US central bank set to hike rates to tame inflation

WASHINGTON
US central bank set to hike rates to tame inflation

Surging prices for fuel, food and housing have sent U.S. inflation to the highest in four decades, and the Russian invasion of Ukraine has made the situation worse, so the Federal Reserve is preparing to take action this week.

But the central bank’s efforts to put out the inflation fires will be complicated by the prospect the war and wide-ranging sanctions imposed on Russia will disrupt trade flows and undermine the U.S. economic recovery.

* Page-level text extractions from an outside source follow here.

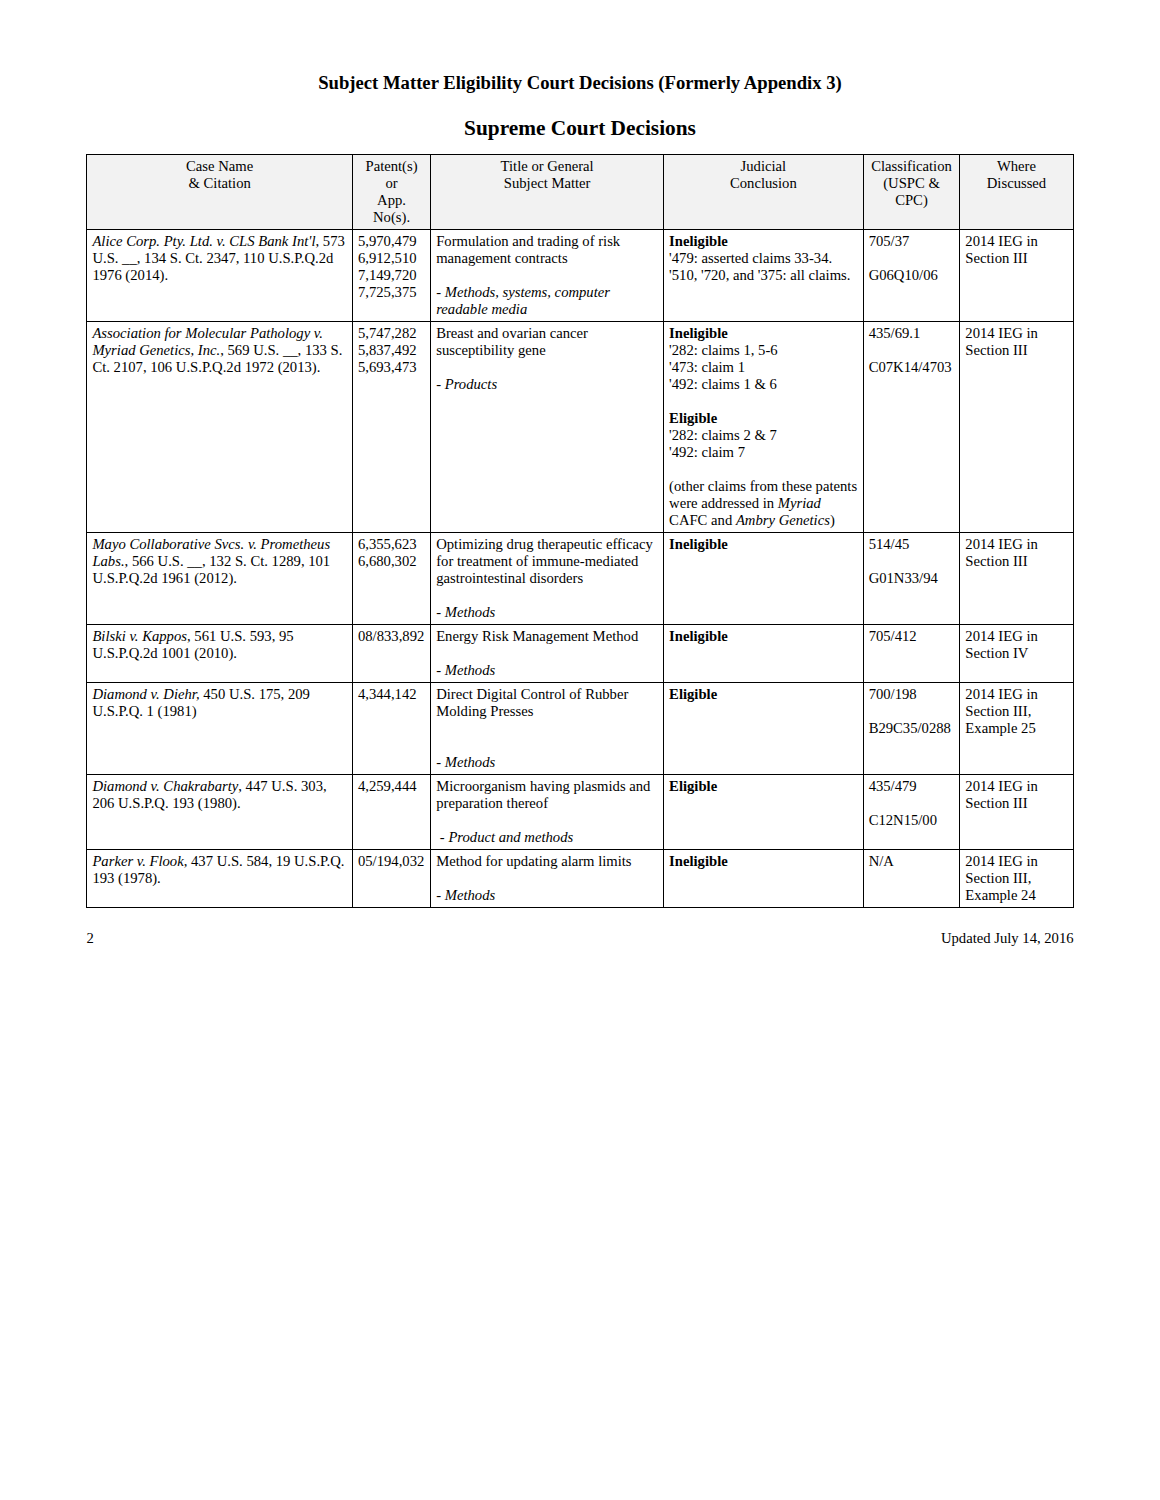Subject Matter Eligibility Court Decisions (Formerly Appendix 3)
Supreme Court Decisions
| Case Name & Citation | Patent(s) or App. No(s). | Title or General Subject Matter | Judicial Conclusion | Classification (USPC & CPC) | Where Discussed |
| --- | --- | --- | --- | --- | --- |
| Alice Corp. Pty. Ltd. v. CLS Bank Int'l , 573 U.S. __, 134 S. Ct. 2347, 110 U.S.P.Q.2d 1976 (2014). | 5,970,479 6,912,510 7,149,720 7,725,375 | Formulation and trading of risk management contracts - Methods, systems, computer readable media | Ineligible '479: asserted claims 33-34. '510, '720, and '375: all claims. | 705/37 G06Q10/06 | 2014 IEG in Section III |
| Association for Molecular Pathology v. Myriad Genetics, Inc. , 569 U.S. __, 133 S. Ct. 2107, 106 U.S.P.Q.2d 1972 (2013). | 5,747,282 5,837,492 5,693,473 | Breast and ovarian cancer susceptibility gene - Products | Ineligible '282: claims 1, 5-6 '473: claim 1 '492: claims 1 & 6 Eligible '282: claims 2 & 7 '492: claim 7 (other claims from these patents were addressed in Myriad CAFC and Ambry Genetics ) | 435/69.1 C07K14/4703 | 2014 IEG in Section III |
| Mayo Collaborative Svcs. v. Prometheus Labs. , 566 U.S. __, 132 S. Ct. 1289, 101 U.S.P.Q.2d 1961 (2012). | 6,355,623 6,680,302 | Optimizing drug therapeutic efficacy for treatment of immune-mediated gastrointestinal disorders - Methods | Ineligible | 514/45 G01N33/94 | 2014 IEG in Section III |
| Bilski v. Kappos , 561 U.S. 593, 95 U.S.P.Q.2d 1001 (2010). | 08/833,892 | Energy Risk Management Method - Methods | Ineligible | 705/412 | 2014 IEG in Section IV |
| Diamond v. Diehr, 450 U.S. 175, 209 U.S.P.Q. 1 (1981) | 4,344,142 | Direct Digital Control of Rubber Molding Presses - Methods | Eligible | 700/198 B29C35/0288 | 2014 IEG in Section III, Example 25 |
| Diamond v. Chakrabarty , 447 U.S. 303, 206 U.S.P.Q. 193 (1980). | 4,259,444 | Microorganism having plasmids and preparation thereof - Product and methods | Eligible | 435/479 C12N15/00 | 2014 IEG in Section III |
| Parker v. Flook , 437 U.S. 584, 19 U.S.P.Q. 193 (1978). | 05/194,032 | Method for updating alarm limits - Methods | Ineligible | N/A | 2014 IEG in Section III, Example 24 |
2 Updated July 14, 2016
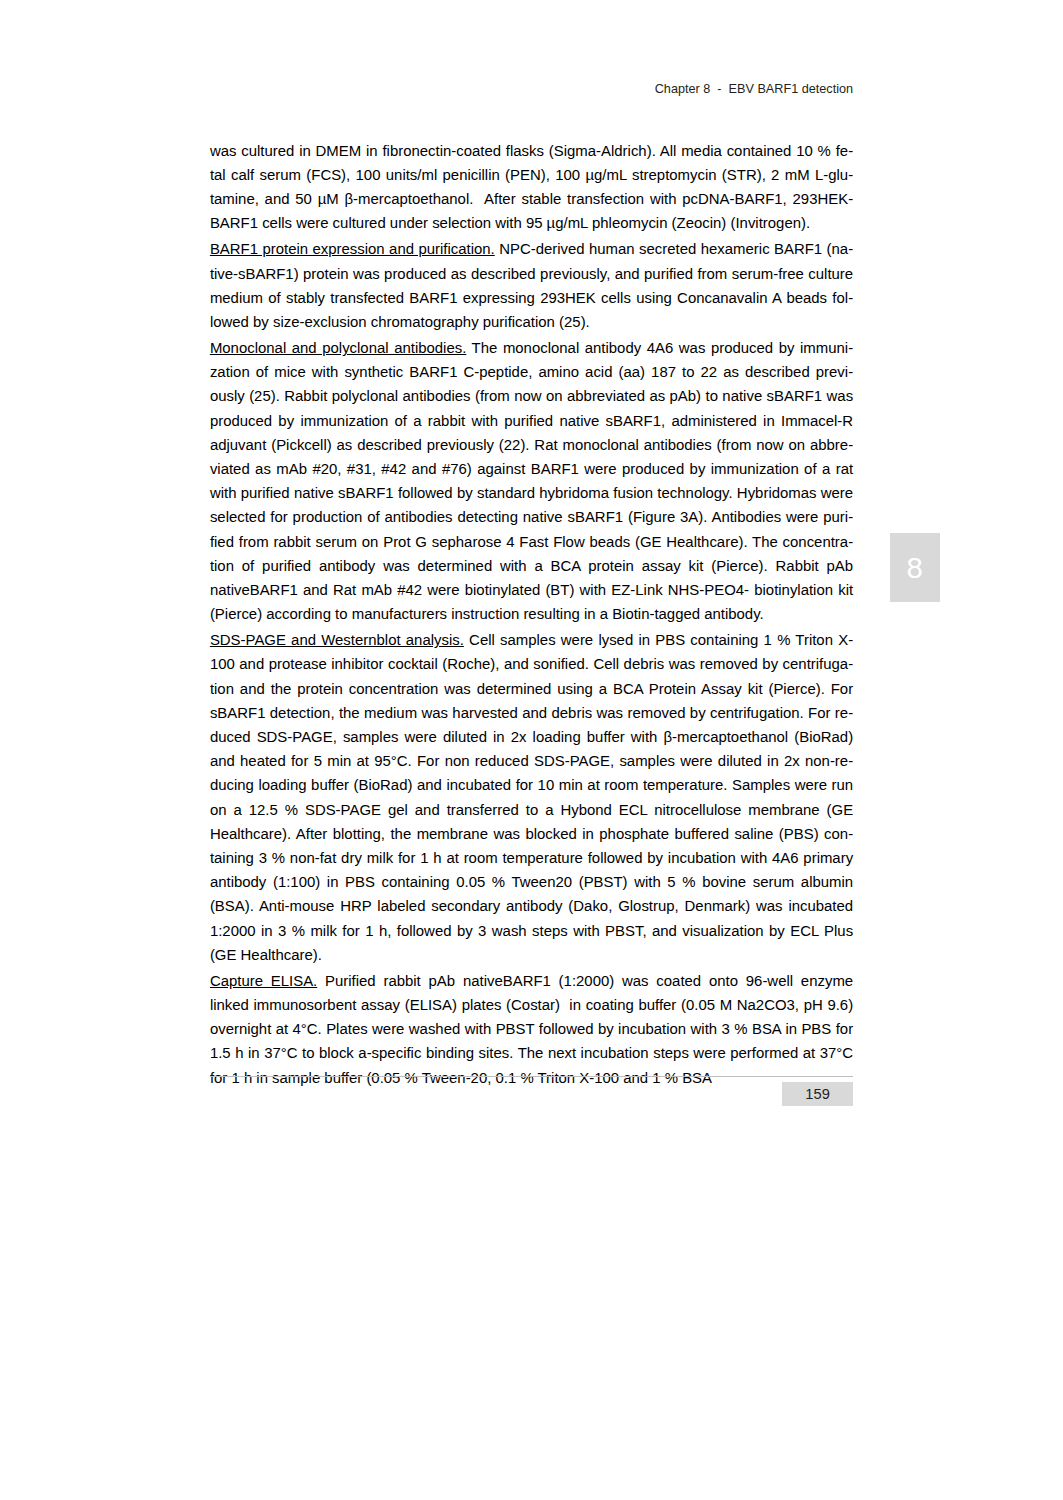Chapter 8 - EBV BARF1 detection
was cultured in DMEM in fibronectin-coated flasks (Sigma-Aldrich). All media contained 10 % fetal calf serum (FCS), 100 units/ml penicillin (PEN), 100 µg/mL streptomycin (STR), 2 mM L-glutamine, and 50 µM β-mercaptoethanol. After stable transfection with pcDNA-BARF1, 293HEK-BARF1 cells were cultured under selection with 95 µg/mL phleomycin (Zeocin) (Invitrogen).
BARF1 protein expression and purification. NPC-derived human secreted hexameric BARF1 (native-sBARF1) protein was produced as described previously, and purified from serum-free culture medium of stably transfected BARF1 expressing 293HEK cells using Concanavalin A beads followed by size-exclusion chromatography purification (25).
Monoclonal and polyclonal antibodies. The monoclonal antibody 4A6 was produced by immunization of mice with synthetic BARF1 C-peptide, amino acid (aa) 187 to 22 as described previously (25). Rabbit polyclonal antibodies (from now on abbreviated as pAb) to native sBARF1 was produced by immunization of a rabbit with purified native sBARF1, administered in Immacel-R adjuvant (Pickcell) as described previously (22). Rat monoclonal antibodies (from now on abbreviated as mAb #20, #31, #42 and #76) against BARF1 were produced by immunization of a rat with purified native sBARF1 followed by standard hybridoma fusion technology. Hybridomas were selected for production of antibodies detecting native sBARF1 (Figure 3A). Antibodies were purified from rabbit serum on Prot G sepharose 4 Fast Flow beads (GE Healthcare). The concentration of purified antibody was determined with a BCA protein assay kit (Pierce). Rabbit pAb nativeBARF1 and Rat mAb #42 were biotinylated (BT) with EZ-Link NHS-PEO4- biotinylation kit (Pierce) according to manufacturers instruction resulting in a Biotin-tagged antibody.
SDS-PAGE and Westernblot analysis. Cell samples were lysed in PBS containing 1 % Triton X-100 and protease inhibitor cocktail (Roche), and sonified. Cell debris was removed by centrifugation and the protein concentration was determined using a BCA Protein Assay kit (Pierce). For sBARF1 detection, the medium was harvested and debris was removed by centrifugation. For reduced SDS-PAGE, samples were diluted in 2x loading buffer with β-mercaptoethanol (BioRad) and heated for 5 min at 95°C. For non reduced SDS-PAGE, samples were diluted in 2x non-reducing loading buffer (BioRad) and incubated for 10 min at room temperature. Samples were run on a 12.5 % SDS-PAGE gel and transferred to a Hybond ECL nitrocellulose membrane (GE Healthcare). After blotting, the membrane was blocked in phosphate buffered saline (PBS) containing 3 % non-fat dry milk for 1 h at room temperature followed by incubation with 4A6 primary antibody (1:100) in PBS containing 0.05 % Tween20 (PBST) with 5 % bovine serum albumin (BSA). Anti-mouse HRP labeled secondary antibody (Dako, Glostrup, Denmark) was incubated 1:2000 in 3 % milk for 1 h, followed by 3 wash steps with PBST, and visualization by ECL Plus (GE Healthcare).
Capture ELISA. Purified rabbit pAb nativeBARF1 (1:2000) was coated onto 96-well enzyme linked immunosorbent assay (ELISA) plates (Costar) in coating buffer (0.05 M Na2CO3, pH 9.6) overnight at 4°C. Plates were washed with PBST followed by incubation with 3 % BSA in PBS for 1.5 h in 37°C to block a-specific binding sites. The next incubation steps were performed at 37°C for 1 h in sample buffer (0.05 % Tween-20, 0.1 % Triton X-100 and 1 % BSA
8
159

The policy-setting Federal Open Market Committee holds its two-day policy meeting this week, with an announcement set for March 16, when it is poised to begin raising the benchmark lending rate that was cut to zero at the start of the COVID-19 pandemic in March 2020.

That would be the first in a series of rate hikes, but amid the rising uncertainty, some economists think policymakers may move less aggressively than previously expected as they weigh the competing forces on the economy.

“The Fed is being tugged in two different directions by the massive increase in energy prices that’s taken place over the last few weeks,” David Wilcox, a former senior advisor to three successive Fed chairs, told AFP.

While higher inflation justifies the tightening moves, “the reduction in purchasing power that households are experiencing ... would call for a more accommodative stance of policy, a more cautious approach,” said Wilcox, now with the Peterson Institute for International Economics and Bloomberg.

Markets are pricing in about six rate hikes this year, but Grant Thornton Chief Economist Diane Swonk expects seven, while Wells Fargo raised their forecast from five to six - which would still leave the policy rate below 2 percent.

The annual consumer price index in February hit 7.9 percent. “Just about everything that makes up inflation is going bonkers to the upside,” Adam Sarhan of 50 Park Investment told AFP, adding he fears it’s the kind of rapid increase that can lead to a recession.